> [The task] Turn the lines of the material into a numbered list, skipping blank lines and leaving out the pictures.

— begin Dataset excerpts —

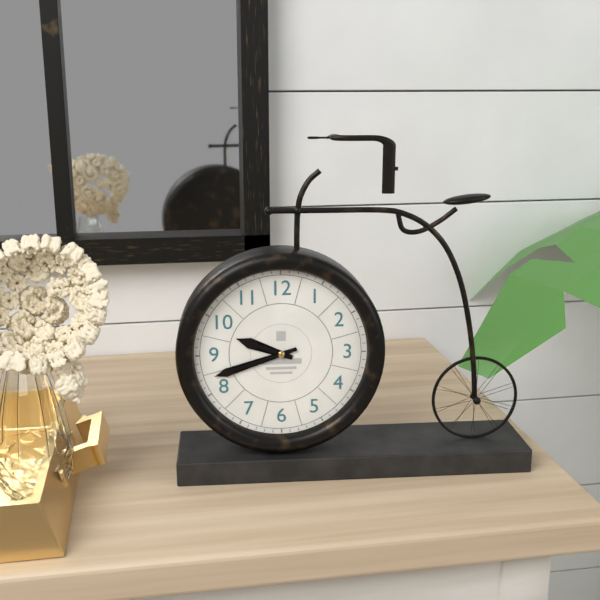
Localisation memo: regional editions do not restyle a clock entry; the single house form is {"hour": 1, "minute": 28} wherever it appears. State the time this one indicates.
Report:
{"hour": 9, "minute": 42}
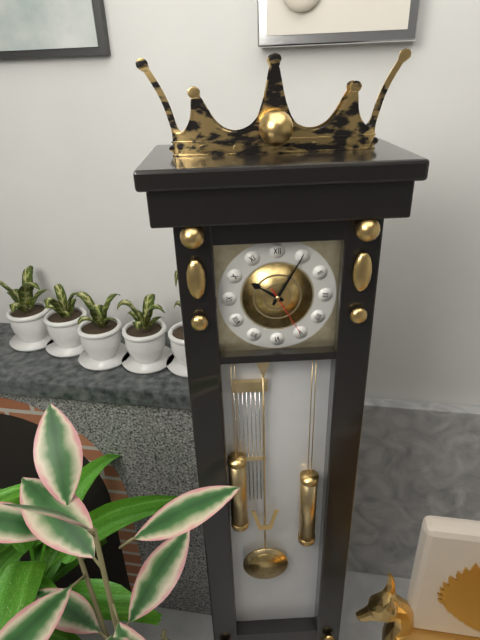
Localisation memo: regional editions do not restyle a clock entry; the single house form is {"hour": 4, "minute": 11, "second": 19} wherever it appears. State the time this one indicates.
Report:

— end Dataset excerpts —

> [Solution to the problem]
1. Localisation memo: regional editions do not restyle a clock entry; the single house form is {"hour": 1, "minute": 28} wherever it appears. State the time this one indicates.
2. Report:
3. {"hour": 9, "minute": 42}
4. Localisation memo: regional editions do not restyle a clock entry; the single house form is {"hour": 4, "minute": 11, "second": 19} wherever it appears. State the time this one indicates.
5. Report:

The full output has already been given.